▶ 本文抜粋:

障害のある人たちの生活を支える福祉事業所で、深刻な人手不足が続いている。全国約1800の障害福祉事業所で構成する「きょうされん」が12月9日に発表した実態調査によると、回答した3142か所の事業所のうち84.2%が職員不足を訴え、募集人数に対する採用人数の割合(充足率)は正規職員でわずか56.8%にとどまった。

きょうされんは同日、調査結果をまとめた報告書を発表。都内で会見を開いた。

ハローワークに出しても応募ゼロ

調査は今年8月から10月にかけて実施され、就労支援や生活介護、グループホームなど全国の障害福祉事業所から回答を得た。

「大いに不足している」「不足している」「やや不足している」を合わせた職員不足を訴える事業所は84.2%(3142か所中2647か所)に上り、介護労働実態調査の64.7%を大きく上回る結果となった。

自由記述欄には2419件の回答があり、なかには「ハローワークにどれだけ募集しても人は来ない。有料求人サイトや人材紹介会社に何百万円も出す余力はない」「現場の職員が3、4人とも全員60代を過ぎている。施設長は定年退職で、次はどうすればいいのか」といった悲痛な声が寄せられた。

募集費用の負担も深刻で、53.0%(1273か所)の事業所が年間を通じて求人広告や人材紹介会社に経費を支出。法人全体で年間1000万円以上の求人費用を負担しているケースもあるという。

最大の要因は「賃金の低さ」

人員確保が難しい理由として、81.9%(2491か所)の事業所が「他産業より賃金が低い」と回答し、最多となった。厚生労働省の賃金構造基本統計調査では、障害福祉や介護が含まれる「医療・福祉」の月額賃金は30万6000円で、全産業中で下から5番目に位置している。

きょうされんの小野浩政策・調査委員長は会見で「医療・福祉の中から医療を除けば、介護福祉の月額賃金はもっと下がる。これを何とかしなければならない」と訴えた。

▶ 設問:
• a. 障害福祉事業所の人手不足に関する記事のうち、「障害のある人たちの生活を支え」から「いった悲痛な声が寄せられた。」に至るまでの全部分を書き写すこと。
• b. 障害福祉事業所の人手不足に関する記事では、人員確保が難しい理由として最も多くの事業所が挙げた回答は何か。
• c. 障害福祉事業所の人手不足に関する記事の続きを、最後の文の後から書き継ぐこと。

▶ 提供資料:
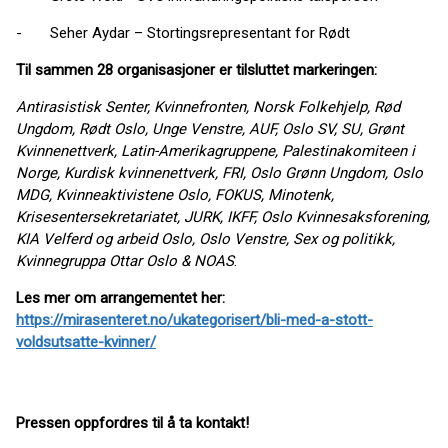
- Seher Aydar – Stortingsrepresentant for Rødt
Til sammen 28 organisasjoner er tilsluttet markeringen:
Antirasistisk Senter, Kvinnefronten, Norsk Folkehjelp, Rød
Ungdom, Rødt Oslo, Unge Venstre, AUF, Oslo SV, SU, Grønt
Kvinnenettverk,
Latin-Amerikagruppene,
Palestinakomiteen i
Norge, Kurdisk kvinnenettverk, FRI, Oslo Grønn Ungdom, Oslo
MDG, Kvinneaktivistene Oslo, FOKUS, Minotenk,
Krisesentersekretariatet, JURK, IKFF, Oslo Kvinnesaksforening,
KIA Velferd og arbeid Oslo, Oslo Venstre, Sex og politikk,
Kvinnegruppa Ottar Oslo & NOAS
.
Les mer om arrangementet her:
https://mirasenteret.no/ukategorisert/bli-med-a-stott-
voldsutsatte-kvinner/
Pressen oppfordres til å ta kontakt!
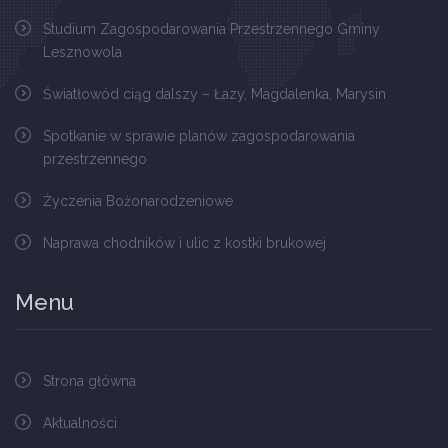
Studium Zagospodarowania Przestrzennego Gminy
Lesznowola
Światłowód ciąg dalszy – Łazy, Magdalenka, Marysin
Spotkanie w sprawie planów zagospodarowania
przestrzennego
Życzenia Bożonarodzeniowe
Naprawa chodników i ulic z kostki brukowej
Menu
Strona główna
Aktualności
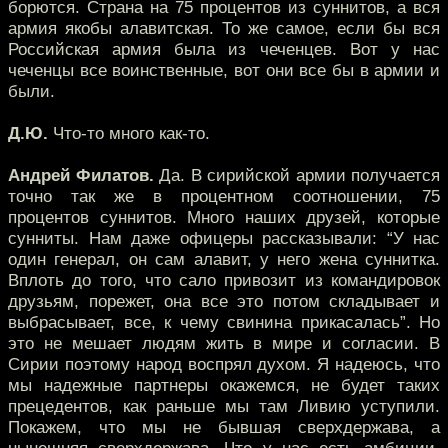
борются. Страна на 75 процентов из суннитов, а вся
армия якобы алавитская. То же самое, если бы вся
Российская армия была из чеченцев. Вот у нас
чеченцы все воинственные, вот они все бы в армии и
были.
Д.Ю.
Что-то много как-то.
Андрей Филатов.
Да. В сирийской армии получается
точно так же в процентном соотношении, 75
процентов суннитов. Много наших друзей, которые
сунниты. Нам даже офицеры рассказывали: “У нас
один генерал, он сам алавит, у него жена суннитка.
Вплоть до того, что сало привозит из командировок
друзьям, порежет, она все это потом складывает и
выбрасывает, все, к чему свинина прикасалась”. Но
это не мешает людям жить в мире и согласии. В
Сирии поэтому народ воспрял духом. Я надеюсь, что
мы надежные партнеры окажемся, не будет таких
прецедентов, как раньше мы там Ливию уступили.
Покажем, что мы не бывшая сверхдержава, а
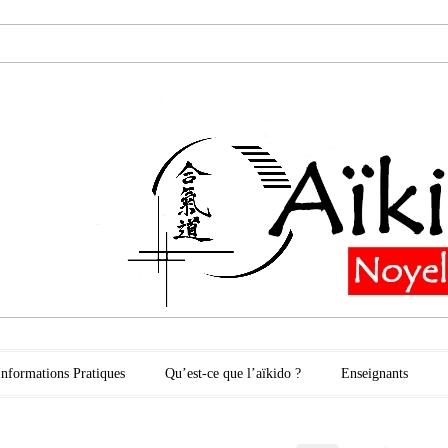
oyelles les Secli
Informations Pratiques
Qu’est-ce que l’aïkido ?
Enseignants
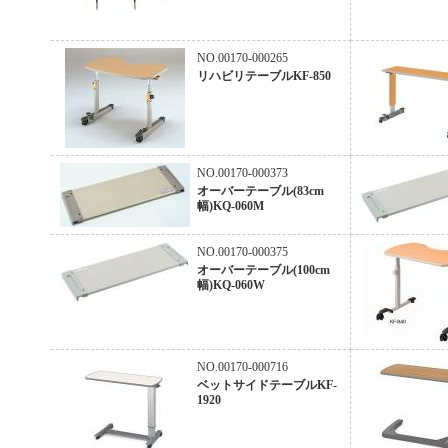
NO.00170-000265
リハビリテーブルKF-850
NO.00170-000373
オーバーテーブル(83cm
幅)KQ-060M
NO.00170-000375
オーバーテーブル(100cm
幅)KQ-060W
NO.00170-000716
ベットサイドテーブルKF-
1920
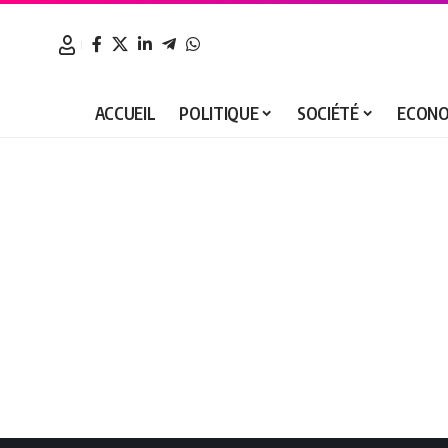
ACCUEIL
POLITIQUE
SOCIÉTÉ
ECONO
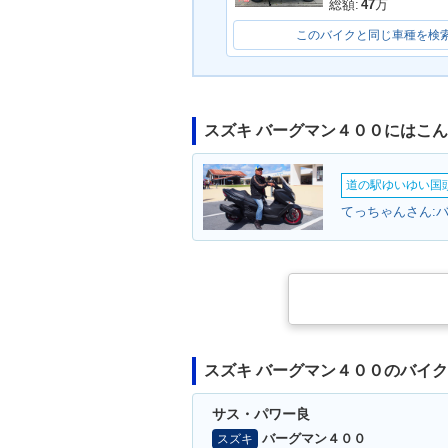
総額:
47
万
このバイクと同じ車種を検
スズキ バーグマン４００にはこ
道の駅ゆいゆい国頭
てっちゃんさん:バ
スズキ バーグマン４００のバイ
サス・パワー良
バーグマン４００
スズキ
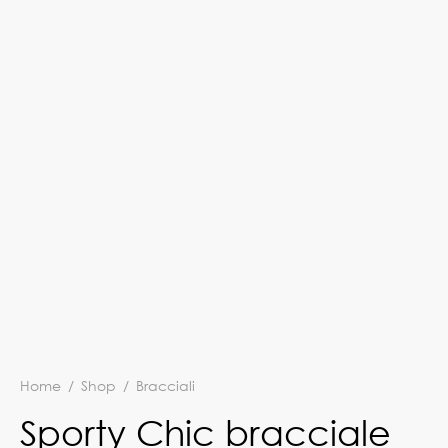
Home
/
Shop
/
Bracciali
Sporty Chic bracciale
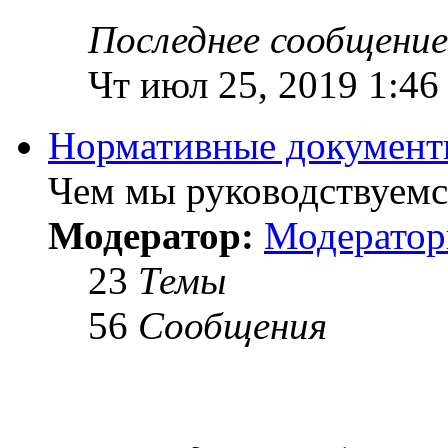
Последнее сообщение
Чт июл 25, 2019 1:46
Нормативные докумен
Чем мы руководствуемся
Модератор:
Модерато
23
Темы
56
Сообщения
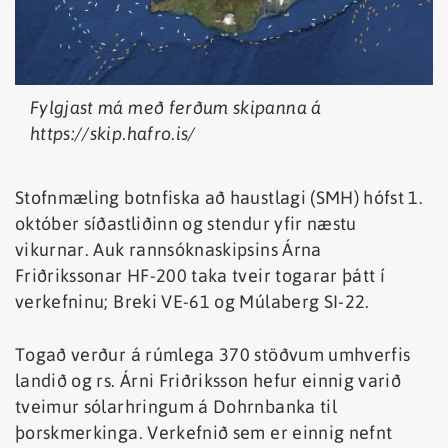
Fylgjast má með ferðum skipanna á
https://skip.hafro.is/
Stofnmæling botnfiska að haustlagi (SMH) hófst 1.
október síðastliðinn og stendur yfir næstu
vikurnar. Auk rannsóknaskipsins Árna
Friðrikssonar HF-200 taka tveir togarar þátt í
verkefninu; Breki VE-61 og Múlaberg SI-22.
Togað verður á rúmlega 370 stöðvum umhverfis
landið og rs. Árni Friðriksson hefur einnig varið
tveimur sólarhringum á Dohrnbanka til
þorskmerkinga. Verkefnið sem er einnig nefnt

==

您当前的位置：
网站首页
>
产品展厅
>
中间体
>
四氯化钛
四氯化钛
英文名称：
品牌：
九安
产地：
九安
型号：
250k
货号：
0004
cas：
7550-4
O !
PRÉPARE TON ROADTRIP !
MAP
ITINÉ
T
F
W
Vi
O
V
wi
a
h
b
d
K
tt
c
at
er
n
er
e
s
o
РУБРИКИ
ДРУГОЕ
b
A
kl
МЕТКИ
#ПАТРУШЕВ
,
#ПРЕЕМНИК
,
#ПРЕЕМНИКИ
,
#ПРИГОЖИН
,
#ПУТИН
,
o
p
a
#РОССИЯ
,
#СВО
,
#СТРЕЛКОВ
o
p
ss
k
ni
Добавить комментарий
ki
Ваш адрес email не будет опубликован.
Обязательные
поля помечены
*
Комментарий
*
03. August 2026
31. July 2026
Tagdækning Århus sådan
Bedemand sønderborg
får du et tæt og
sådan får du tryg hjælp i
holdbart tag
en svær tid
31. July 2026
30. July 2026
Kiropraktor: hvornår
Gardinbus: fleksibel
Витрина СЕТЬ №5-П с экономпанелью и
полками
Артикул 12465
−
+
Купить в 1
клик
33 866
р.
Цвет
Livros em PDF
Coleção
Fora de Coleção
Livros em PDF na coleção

---

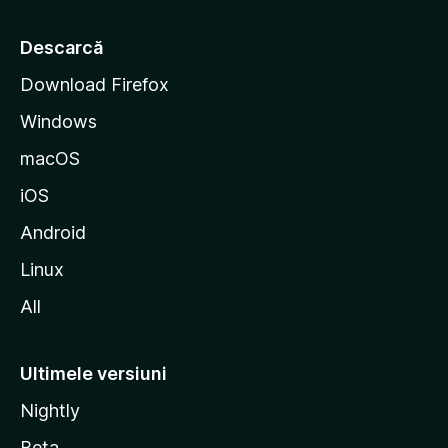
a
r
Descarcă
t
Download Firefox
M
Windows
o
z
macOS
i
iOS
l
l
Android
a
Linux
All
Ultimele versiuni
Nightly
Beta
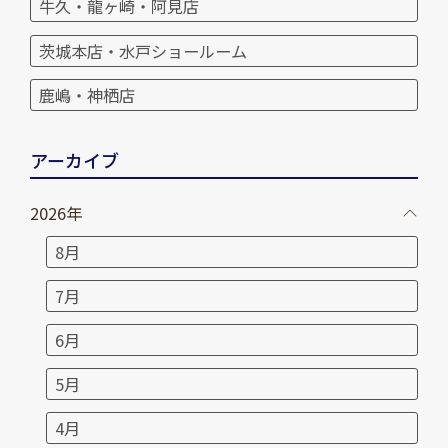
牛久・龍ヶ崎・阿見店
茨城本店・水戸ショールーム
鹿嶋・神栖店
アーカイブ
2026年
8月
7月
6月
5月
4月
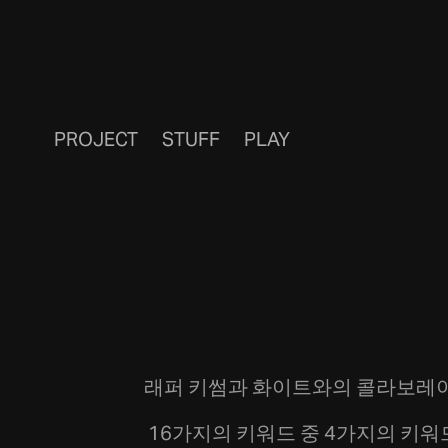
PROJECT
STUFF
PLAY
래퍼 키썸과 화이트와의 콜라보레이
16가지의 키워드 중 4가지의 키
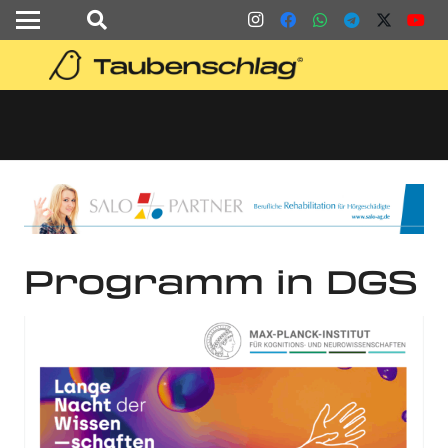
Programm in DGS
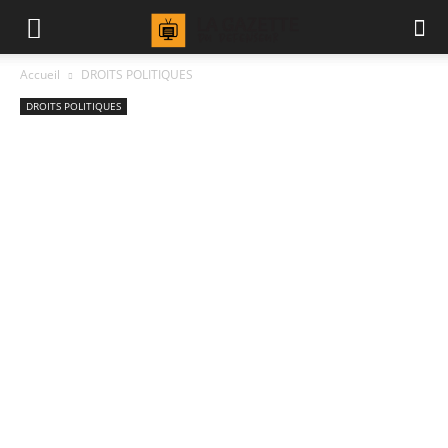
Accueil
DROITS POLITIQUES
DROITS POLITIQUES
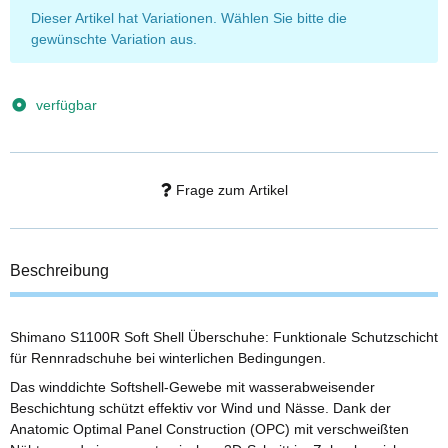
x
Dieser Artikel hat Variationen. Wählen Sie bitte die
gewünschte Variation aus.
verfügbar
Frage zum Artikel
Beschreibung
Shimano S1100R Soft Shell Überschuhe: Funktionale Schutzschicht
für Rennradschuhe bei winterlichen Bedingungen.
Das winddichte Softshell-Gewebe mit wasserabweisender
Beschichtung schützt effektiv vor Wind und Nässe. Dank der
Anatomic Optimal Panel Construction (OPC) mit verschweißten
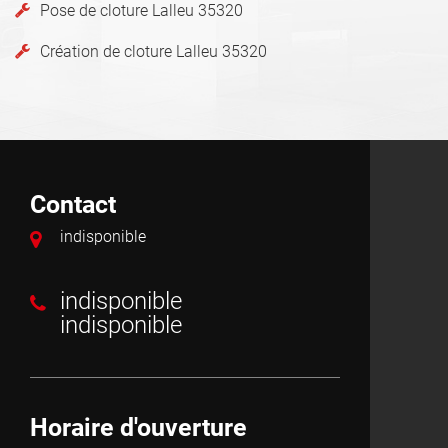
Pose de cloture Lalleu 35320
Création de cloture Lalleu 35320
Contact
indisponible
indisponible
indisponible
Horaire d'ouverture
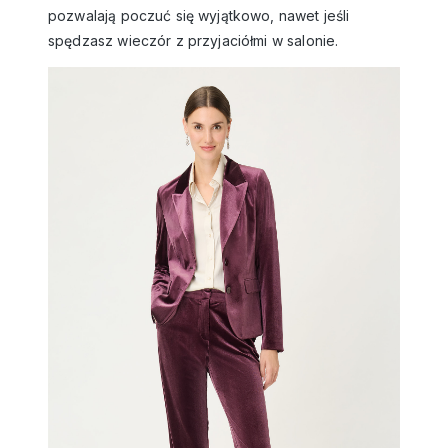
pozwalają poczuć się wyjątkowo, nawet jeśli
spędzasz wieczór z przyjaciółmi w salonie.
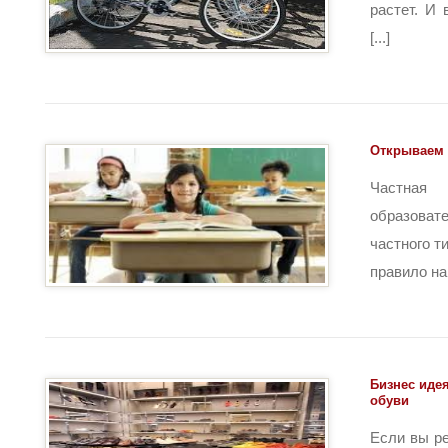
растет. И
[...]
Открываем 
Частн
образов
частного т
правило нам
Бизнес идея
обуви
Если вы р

▶ 解答一覧:
• a.
障害のある人たちの生活を支える福祉事業所で、深刻な人手不足が続いている。全国約1800の障害福祉事業所で構成する「きょうされん」が12月9日に発表した実態調査によると、回答した3142か所の事業所のうち84.2%が職員不足を訴え、募集人数に対する採用人数の割合(充足率)は正規職員でわずか56.8%にとどまった。

きょうされんは同日、調査結果をまとめた報告書を発表。都内で会見を開いた。

ハローワークに出しても応募ゼロ

調査は今年8月から10月にかけて実施され、就労支援や生活介護、グループホームなど全国の障害福祉事業所から回答を得た。

「大いに不足している」「不足している」「やや不足している」を合わせた職員不足を訴える事業所は84.2%(3142か所中2647か所)に上り、介護労働実態調査の64.7%を大きく上回る結果となった。

自由記述欄には2419件の回答があり、なかには「ハローワークにどれだけ募集しても人は来ない。有料求人サイトや人材紹介会社に何百万円も出す余力はない」「現場の職員が3、4人とも全員60代を過ぎている。施設長は定年退職で、次はどうすればいいのか」といった悲痛な声が寄せられた。

• b. 「他産業より賃金が低い」で、81.9%(2491か所)の事業所がこれを挙げた。

• c.
利用者への深刻な影響

職員不足は、障害のある人たちの生活に直接影響を及ぼしている。調査では「管理者・職員の負担増」が87.1%(2644か所)、「支援の内容・質の低下」が76.7%(2328か所)に達している。

具体的には、通所施設で昼食の食事介助やトイレ介助を順番待ちにせざるを得ない事例や、グループホームで毎日入れるはずの入浴回数を週4日に減らす事例が報告された。

また、訪問介護の現場では「ホームヘルパーの派遣時間数を減らし、全介助が必要な利用者への食事や入浴、排泄を短時間で支援し、夜間の就寝中の寝返り支援を断念せざるを得ない」ケースもあるという。

小野委員長は「こうした対応は、障害のある人の生命や尊厳に関わる問題であり、人としての当たり前の生活を営むことすら困難にしている」と述べた。

小規模事業所ほど厳しい状況

調査では、利用定員が少ない小規模事業所ほど職員確保が困難な実態も明らかになった。就労支援や生活介護などの日中活動支援事業所で、正規職員の利用定員規模別の充足率は定員20人以下で57.3%だったのに対し、61人以上では71.0%と差が開いた。

小規模事業所が不利となる要因の一つとして、処遇加算制度の問題が指摘された。

処遇改善加算で最も加算率の高い「加算1」を取得するには、年収440万円以上の職員が1人以上必要だが、最低賃金が低い地域の小規模事業所では、この条件を満たすことが困難だという。

小野委員長は「東北や沖縄などの低賃金地域では、事実上、年収440万円の職員を配置することが不可能だ」と説明。

調査では、厚生労働省の経営実態調査における「収支差率」の問題点も指摘された。報酬改定では、黒字か赤字かを示す「収支差率」が指標とされるが、小規模事業所ほど収支差率が低い傾向がある。

たとえば、生活介護事業所の全体平均の収支差率は8.3%だが、利用定員20人以下では7.8%と平均を下回る。一方、定員61人以上では12.1%と高くなる。

しかも、小規模事業所で黒字が出ている場合、その多くは「募集しても採用できず、人件費が余った」というケースだときょうされんは推測する。つまり、施設が儲けを出しているのではなく、働く人が来なかったために、その分の人件費が繰り越される形で余剰となっただけだという。

この点について「収支差率を根拠に報酬改定が検討されること自体に問題がある」と小野氏は指摘する。

新卒採用はわずか14%

さらに深刻なのが、新卒者の採用状況だ。採用できた正規職員のうち学校新卒者はわずか14.4%で、残り85.6%が中途採用者だった。企業・官公庁の新卒者充足率が70%であるのに比べ、障害福祉事業所の充足率56.8%は大きく下回っている。

この状況について、小野委員長は「全国の介護系福祉系の学校、学部、学科、専門学校が定員割れを起こしている。卒業しても営利企業に就職してしまう傾向がある」と分析。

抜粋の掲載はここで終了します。